Task to carry out.
Recast the stretch of data from its start through the line containing "v(0, 31.75) *" as a numbered list, skipping any blank lines.

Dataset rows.

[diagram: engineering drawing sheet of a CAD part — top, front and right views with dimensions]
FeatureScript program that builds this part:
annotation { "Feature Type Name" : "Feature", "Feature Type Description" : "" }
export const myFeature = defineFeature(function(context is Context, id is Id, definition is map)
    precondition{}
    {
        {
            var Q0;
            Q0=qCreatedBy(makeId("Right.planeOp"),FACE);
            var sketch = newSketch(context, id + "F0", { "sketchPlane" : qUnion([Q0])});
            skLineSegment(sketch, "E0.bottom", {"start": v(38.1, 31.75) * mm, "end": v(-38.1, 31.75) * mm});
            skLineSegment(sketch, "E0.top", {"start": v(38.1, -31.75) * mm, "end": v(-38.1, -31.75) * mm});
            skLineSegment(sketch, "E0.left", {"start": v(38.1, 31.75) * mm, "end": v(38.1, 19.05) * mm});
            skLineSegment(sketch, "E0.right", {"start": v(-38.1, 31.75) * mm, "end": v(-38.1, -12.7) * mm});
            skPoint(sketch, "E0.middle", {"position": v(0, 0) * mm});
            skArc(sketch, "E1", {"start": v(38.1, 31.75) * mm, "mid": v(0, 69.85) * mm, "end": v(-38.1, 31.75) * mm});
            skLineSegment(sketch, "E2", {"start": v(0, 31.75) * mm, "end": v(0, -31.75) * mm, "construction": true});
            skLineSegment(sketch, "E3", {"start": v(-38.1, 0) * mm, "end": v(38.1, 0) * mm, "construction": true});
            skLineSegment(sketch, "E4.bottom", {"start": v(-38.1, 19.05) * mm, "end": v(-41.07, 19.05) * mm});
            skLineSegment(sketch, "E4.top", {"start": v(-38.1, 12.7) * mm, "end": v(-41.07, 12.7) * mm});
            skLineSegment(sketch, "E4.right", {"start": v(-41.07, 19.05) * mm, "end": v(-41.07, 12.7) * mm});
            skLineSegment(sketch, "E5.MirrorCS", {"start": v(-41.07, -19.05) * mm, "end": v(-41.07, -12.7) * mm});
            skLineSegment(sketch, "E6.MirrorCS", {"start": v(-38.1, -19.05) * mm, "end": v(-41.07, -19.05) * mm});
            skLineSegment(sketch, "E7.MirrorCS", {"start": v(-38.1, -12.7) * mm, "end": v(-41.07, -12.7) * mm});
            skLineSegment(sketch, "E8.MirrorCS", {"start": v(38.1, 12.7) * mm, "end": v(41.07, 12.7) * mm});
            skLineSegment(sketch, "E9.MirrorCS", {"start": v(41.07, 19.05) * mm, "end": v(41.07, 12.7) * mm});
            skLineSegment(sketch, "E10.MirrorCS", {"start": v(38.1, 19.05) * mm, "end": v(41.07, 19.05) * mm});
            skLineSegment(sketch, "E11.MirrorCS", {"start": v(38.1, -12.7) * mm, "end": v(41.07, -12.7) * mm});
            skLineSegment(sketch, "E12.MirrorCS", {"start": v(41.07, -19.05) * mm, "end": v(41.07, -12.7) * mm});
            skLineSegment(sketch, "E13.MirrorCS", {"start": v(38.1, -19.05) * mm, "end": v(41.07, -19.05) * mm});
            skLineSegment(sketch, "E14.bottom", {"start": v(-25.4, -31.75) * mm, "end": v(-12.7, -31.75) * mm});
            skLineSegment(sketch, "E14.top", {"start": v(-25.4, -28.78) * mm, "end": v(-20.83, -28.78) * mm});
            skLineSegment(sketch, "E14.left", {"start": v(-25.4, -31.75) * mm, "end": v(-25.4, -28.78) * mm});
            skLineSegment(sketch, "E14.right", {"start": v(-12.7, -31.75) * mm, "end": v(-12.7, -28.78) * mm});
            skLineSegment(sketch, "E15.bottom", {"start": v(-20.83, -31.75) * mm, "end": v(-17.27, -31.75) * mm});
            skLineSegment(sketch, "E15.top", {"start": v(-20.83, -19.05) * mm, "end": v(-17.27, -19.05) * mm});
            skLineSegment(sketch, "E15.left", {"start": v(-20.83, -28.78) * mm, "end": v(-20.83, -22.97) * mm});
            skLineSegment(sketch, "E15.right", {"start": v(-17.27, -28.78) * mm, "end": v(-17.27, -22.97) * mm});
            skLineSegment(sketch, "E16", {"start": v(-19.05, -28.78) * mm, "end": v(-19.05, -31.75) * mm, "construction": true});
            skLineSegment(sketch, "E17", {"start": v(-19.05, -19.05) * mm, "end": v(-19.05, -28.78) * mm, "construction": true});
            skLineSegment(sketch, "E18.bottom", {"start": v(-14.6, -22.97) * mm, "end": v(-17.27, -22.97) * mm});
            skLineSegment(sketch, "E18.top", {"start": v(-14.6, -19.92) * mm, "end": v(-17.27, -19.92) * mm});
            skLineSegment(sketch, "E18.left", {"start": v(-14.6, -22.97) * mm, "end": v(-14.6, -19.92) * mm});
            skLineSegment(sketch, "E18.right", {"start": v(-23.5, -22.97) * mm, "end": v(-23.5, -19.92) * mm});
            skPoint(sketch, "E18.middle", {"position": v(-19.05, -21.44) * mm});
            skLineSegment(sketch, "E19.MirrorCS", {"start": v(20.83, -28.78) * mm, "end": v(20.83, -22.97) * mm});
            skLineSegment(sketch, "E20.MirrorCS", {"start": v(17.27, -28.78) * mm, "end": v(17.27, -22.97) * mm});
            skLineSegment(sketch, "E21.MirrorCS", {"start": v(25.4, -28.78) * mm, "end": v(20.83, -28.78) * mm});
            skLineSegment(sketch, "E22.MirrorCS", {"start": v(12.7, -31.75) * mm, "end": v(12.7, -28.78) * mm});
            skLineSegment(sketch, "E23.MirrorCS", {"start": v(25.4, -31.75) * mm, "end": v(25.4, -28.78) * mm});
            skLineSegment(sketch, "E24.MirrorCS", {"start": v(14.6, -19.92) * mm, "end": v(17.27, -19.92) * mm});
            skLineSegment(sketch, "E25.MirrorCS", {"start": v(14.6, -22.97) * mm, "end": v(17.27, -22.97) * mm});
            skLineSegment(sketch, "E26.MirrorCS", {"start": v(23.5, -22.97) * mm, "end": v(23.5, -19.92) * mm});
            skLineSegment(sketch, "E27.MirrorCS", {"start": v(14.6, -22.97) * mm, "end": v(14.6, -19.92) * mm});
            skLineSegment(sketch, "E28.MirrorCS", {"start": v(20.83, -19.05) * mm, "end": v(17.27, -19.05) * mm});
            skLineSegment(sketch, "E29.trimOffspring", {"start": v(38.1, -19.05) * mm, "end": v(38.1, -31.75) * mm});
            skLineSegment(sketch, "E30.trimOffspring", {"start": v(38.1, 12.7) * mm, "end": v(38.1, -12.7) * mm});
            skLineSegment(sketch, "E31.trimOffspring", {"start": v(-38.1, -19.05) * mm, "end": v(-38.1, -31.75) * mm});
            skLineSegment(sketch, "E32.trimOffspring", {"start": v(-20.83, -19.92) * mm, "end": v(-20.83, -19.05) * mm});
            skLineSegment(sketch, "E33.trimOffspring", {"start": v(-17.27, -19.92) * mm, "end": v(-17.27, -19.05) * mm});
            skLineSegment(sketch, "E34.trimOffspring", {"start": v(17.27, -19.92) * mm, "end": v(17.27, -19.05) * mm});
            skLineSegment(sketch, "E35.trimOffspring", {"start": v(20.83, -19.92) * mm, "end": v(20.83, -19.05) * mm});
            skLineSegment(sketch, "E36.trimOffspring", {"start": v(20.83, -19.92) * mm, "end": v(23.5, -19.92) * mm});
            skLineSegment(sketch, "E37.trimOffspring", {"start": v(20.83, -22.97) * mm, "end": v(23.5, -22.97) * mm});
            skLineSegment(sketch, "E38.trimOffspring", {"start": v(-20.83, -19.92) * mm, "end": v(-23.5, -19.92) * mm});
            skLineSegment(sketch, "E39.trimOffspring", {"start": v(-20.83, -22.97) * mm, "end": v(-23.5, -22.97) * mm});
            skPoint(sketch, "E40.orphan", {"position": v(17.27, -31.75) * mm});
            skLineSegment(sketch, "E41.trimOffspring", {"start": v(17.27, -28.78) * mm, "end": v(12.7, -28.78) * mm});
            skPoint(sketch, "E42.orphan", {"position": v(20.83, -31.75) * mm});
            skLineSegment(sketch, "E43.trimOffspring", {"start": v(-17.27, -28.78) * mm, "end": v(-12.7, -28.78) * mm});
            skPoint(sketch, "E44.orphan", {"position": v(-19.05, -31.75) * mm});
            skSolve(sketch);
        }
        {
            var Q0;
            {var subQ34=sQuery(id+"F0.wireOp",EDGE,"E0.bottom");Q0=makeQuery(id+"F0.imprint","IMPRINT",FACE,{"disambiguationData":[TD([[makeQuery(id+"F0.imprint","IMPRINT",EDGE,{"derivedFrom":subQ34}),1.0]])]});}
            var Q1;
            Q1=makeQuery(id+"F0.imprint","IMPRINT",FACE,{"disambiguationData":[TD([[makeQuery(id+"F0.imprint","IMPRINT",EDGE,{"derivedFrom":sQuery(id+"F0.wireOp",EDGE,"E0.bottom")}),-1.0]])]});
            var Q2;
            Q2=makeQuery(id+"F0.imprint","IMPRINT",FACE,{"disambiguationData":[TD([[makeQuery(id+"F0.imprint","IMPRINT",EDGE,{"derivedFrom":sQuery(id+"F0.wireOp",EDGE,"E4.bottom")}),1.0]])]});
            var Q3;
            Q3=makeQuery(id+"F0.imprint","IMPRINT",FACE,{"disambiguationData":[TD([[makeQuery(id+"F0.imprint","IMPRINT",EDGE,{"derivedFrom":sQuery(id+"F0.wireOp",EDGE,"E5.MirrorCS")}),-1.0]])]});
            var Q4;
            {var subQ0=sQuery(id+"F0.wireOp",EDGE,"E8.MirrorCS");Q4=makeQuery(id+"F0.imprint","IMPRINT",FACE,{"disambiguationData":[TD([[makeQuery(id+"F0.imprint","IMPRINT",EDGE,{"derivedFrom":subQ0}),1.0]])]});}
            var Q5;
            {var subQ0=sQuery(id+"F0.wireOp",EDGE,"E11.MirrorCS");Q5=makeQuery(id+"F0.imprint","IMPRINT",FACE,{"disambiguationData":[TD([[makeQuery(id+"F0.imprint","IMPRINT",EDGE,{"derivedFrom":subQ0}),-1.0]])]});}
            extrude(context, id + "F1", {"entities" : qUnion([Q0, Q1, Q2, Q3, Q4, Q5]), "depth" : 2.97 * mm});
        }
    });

Exercise answer.
1. [diagram: engineering drawing sheet of a CAD part — top, front and right views with dimensions]
2. FeatureScript program that builds this part:
3. annotation { "Feature Type Name" : "Feature", "Feature Type Description" : "" }
4. export const myFeature = defineFeature(function(context is Context, id is Id, definition is map)
5.     precondition{}
6.     {
7.         {
8.             var Q0;
9.             Q0=qCreatedBy(makeId("Right.planeOp"),FACE);
10.             var sketch = newSketch(context, id + "F0", { "sketchPlane" : qUnion([Q0])});
11.             skLineSegment(sketch, "E0.bottom", {"start": v(38.1, 31.75) * mm, "end": v(-38.1, 31.75) * mm});
12.             skLineSegment(sketch, "E0.top", {"start": v(38.1, -31.75) * mm, "end": v(-38.1, -31.75) * mm});
13.             skLineSegment(sketch, "E0.left", {"start": v(38.1, 31.75) * mm, "end": v(38.1, 19.05) * mm});
14.             skLineSegment(sketch, "E0.right", {"start": v(-38.1, 31.75) * mm, "end": v(-38.1, -12.7) * mm});
15.             skPoint(sketch, "E0.middle", {"position": v(0, 0) * mm});
16.             skArc(sketch, "E1", {"start": v(38.1, 31.75) * mm, "mid": v(0, 69.85) * mm, "end": v(-38.1, 31.75) * mm});
17.             skLineSegment(sketch, "E2", {"start": v(0, 31.75) * mm, "end": v(0, -31.75) * mm, "construction": true});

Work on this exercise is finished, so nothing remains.